Lola Wagner : Moi, je m’en sers déjà pour rédiger les guides de prononciation à destination des comédiens. Sur mes instructions, ChatGPT retranscrit en « phonétique » mes listes de mots et de noms. Peut-être que cela ne me fait gagner que 15 minutes, mais c’est parfait pour ce type de travail. Concernant les droits d’auteur, j’ai aussi testé l’IA pour repérer plus facilement l’ensemble des diffusions de mes programmes dont certains tournent depuis 15 ans, changent de titres, ou sont rediffusés sur des chaînes auxquelles je ne m’attends pas. Les résultats semblent probants, même si je ne fais pas encore suffisamment confiance à cet outil. Je préfère tout vérifier scrupuleusement. Mais à terme, cela pourrait représenter un gain de temps significatif pour mes déclarations à la Scam, et également dans la vérification de mes relevés de droits comptant fréquemment une centaine de pages et une multitude de paiements à 0,30 euros par diffusion.
Cristina Fernandez : Dans une démarche éclairée, l’intelligence artificielle peut aussi être utile pour nos recherches documentaires (au même titre que Google) ou pour toutes les tâches qui relèvent d’un travail technique. Par exemple, on pourrait utiliser ChatGPT pour remettre en forme certains scripts afin de les rendre compatibles avec nos logiciels, tâche fastidieuse et chronophage si elle est faite à la main. Dans ce cas, on se libère du temps pour se consacrer à la traduction. Cependant, l’intelligence artificielle ne permet certainement pas d’insuffler du vivant ou du réel à une traduction ou à une voix.

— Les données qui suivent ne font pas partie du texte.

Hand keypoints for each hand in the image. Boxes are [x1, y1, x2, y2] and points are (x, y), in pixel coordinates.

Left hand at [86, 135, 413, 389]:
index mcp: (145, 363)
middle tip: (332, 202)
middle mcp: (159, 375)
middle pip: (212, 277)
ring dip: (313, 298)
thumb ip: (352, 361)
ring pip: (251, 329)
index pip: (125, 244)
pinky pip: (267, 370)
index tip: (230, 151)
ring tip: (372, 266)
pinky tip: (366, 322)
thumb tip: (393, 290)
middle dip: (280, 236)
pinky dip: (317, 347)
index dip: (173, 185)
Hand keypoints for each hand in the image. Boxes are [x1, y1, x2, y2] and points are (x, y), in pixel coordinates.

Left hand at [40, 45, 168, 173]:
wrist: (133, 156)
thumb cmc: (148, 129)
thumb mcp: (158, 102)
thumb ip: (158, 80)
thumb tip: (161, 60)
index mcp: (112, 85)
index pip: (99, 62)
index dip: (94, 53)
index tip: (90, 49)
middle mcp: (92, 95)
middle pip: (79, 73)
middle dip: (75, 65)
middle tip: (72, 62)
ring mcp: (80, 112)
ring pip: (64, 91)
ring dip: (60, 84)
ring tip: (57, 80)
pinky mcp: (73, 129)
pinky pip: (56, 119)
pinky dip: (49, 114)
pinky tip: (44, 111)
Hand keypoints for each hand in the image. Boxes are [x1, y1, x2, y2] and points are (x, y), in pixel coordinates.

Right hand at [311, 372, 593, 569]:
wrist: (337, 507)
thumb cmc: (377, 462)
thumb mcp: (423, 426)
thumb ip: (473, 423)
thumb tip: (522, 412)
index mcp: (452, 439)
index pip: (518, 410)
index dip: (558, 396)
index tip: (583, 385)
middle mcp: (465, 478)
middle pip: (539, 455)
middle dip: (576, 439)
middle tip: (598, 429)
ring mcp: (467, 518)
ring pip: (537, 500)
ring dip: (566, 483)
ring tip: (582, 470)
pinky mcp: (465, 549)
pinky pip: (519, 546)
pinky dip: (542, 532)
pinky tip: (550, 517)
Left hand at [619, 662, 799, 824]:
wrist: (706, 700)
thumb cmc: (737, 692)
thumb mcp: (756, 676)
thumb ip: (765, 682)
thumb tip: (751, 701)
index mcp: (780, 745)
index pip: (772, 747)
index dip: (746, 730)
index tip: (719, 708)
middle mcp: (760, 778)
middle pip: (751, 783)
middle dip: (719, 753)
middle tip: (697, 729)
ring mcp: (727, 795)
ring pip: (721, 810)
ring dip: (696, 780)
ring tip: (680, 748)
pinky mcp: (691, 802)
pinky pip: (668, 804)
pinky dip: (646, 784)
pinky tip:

On nous présente les voix produites par IA comme parfaites, seulement le résultat perd de sa saveur. Bien sûr que le texte est fluide, qu’il n’y a aucune hésitation. Mais selon moi, les imperfections aussi ont leur intérêt.
Pauline Lelièvre : Oui, il suffit de se souvenir du scandale autour du clonage de la voix du comédien Alain Dorval décédé en 2024, pour le doublage des nouveaux films de Sylvester Stallone. Les résultats étaient catastrophiques. Même chose pour la post-édition où la révision prend autant de temps qu’une traduction ex nihilo. Avec l’IA, il manquera toujours la poésie, la justesse des termes techniques et même le naturel. Et n’oublions pas que 82 % des Français regardent la version française des programmes ; ils sont attachés à la qualité des adaptations. Cela fait partie de notre culture : selon moi, le public n’est pas prêt à y renoncer. Quoi qu’il en soit, je me refuse à utiliser l’IA, que ce soit pour des tâches rémunérées ou non. Même un résumé d’épisode ou la traduction d’un générique technique ne peuvent être délégués à une intelligence artificielle. Selon moi, nous sommes loin de voir l’IA réussir mieux que nous. Sans parler du fait que l’IA peut être un gouffre financier : il n’y a qu’à compter le nombre d’entreprises en intelligence artificielle qui ont déjà fait faillite… Personnellement, j’envisage l’avenir sous un jour plutôt positif.